” O grande valor de Lélia era o de sempre subordinar seus momentos de glória pessoal, e foram muitos, à responsabilidade pelo momento social que estava vivendo.”


Por Sérgio Salvia Coelho*

Era 4 de junho de 1944: os aliados entram pela via Appia para libertar Roma. À frente, em pé em seus tanques, os americanos jogam chocolates para a população faminta. Ali presente, Lélia Abramo. Aos 33 anos, ainda sonhando em ser atriz, enfrentando a fome e a doença, mas mantendo a firmeza de suas convicções trotskistas, ela não se abaixa para pegar o que via como caridade imperialista.

“Lélia Abramo nunca vergou a espinha.” É o que testemunha Antonio Candido no prefácio de “Vida e Arte”, sua autobiografia. Não podia tirar isso da cabeça ao vê-la falar aos calouros da faculdade de teatro onde dou aula. Sentia que era a própria história falando.

E não só a história do teatro. O grande valor de Lélia era o de sempre subordinar seus momentos de glória pessoal, e foram muitos, à responsabilidade pelo momento social que estava vivendo. Assim, não assombra ninguém que em 1958, com “Eles Não Usam Black Tie”, um imprevisto marco do teatro nacional, a iniciante de 47 anos tenha conseguido impor a personagem de Romana sem se intimidar por contracenar com o grande mestre do teatro brasileiro, Eugênio Kusnet.

Muitas personagens assim constam em sua carreira, assim como prêmios por elas: a “Mãe Coragem” de Brecht (1960), Clitemnestra do “Agamenon” de Ésquilo (1968), a “Mãe” de Gorki (1985). Foi atriz fundamental em montagens históricas de Antunes Filho, entre elas “Yerma” (1962), “Vereda da Salvação” (1964) e “Esperando Godot” (1976). Mas pode se procurar em vão em “Vida e Arte” elogios a si mesma.

Pelo contrário, sente-se sempre o seu pulso acelerar quando narra as lutas que presenciou. Brian Penido, que contracenou com ela em uma leitura de poesias surrealistas promovida pelo Grupo Tapa em 1988, lembra sua disposição constante para discutir política, com um entusiasmo que contradiz a imagem de reservada.

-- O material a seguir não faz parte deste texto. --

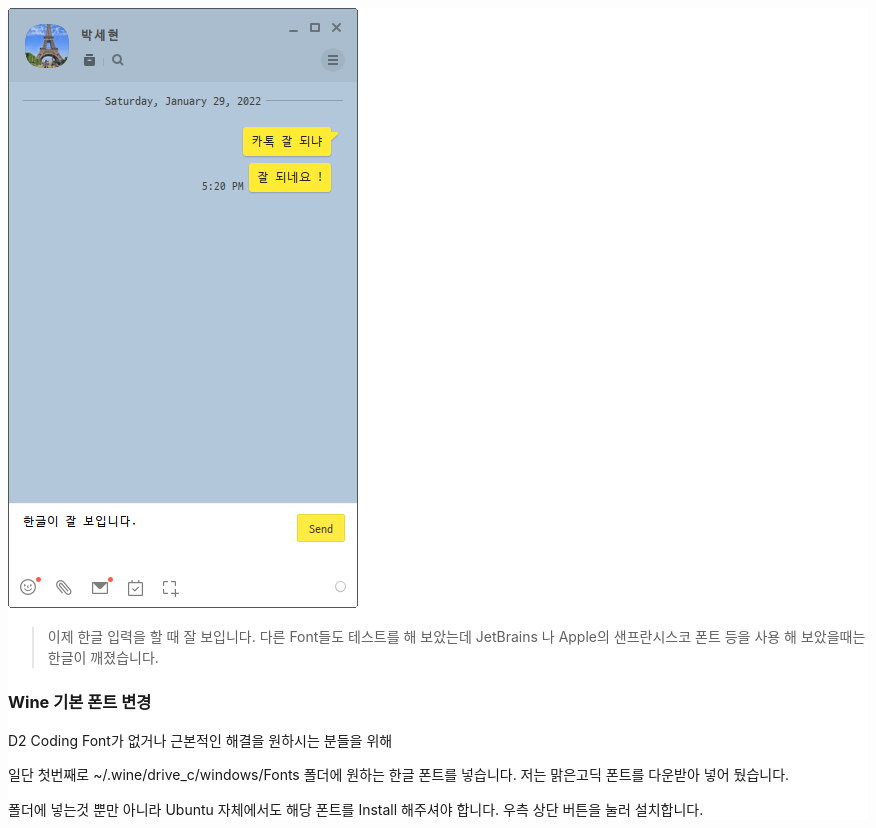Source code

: ![image-20220129172512596](https://raw.githubusercontent.com/Shane-Park/mdblog/main/OS/linux/ubuntu/kakaoTalk.assets/image-20220129172512596.png)

> 이제 한글 입력을 할 때 잘 보입니다. 다른 Font들도 테스트를 해 보았는데 JetBrains 나 Apple의 샌프란시스코 폰트 등을 사용 해 보았을때는 한글이 깨졌습니다.

### Wine 기본 폰트 변경

D2 Coding Font가 없거나 근본적인 해결을 원하시는 분들을 위해

일단 첫번째로 ~/.wine/drive_c/windows/Fonts 폴더에 원하는 한글 폰트를 넣습니다. 저는 맑은고딕 폰트를 다운받아 넣어 뒀습니다.

폴더에 넣는것 뿐만 아니라 Ubuntu 자체에서도 해당 폰트를 Install 해주셔야 합니다. 우측 상단 버튼을 눌러 설치합니다.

É que sua enorme auto-exigência estava voltada para o seu ofício de atingir a platéia, nunca para a autopromoção. Ao sair da aula inaugural, após contagiar os adolescentes com sua juventude, voltou para mim seus olhos inquietos, com uma desarmante humildade: “Será que eles gostaram?”.

Fique tranqüila, Lélia: seu exemplo está dado. Segundo a implacável fórmula de Ésquilo, se apenas no último momento de vida é que se pode saber se alguém foi feliz ou não, entendendo a felicidade como o conhecimento e a prática plenos de seu destino, apesar das diversidades que enfrentou na vida, nunca houve alguém mais feliz do que você.


*Crítico da Folha de S.Paulo.
Publicado no jornal Folha de S.Paulo de 12/04/2004.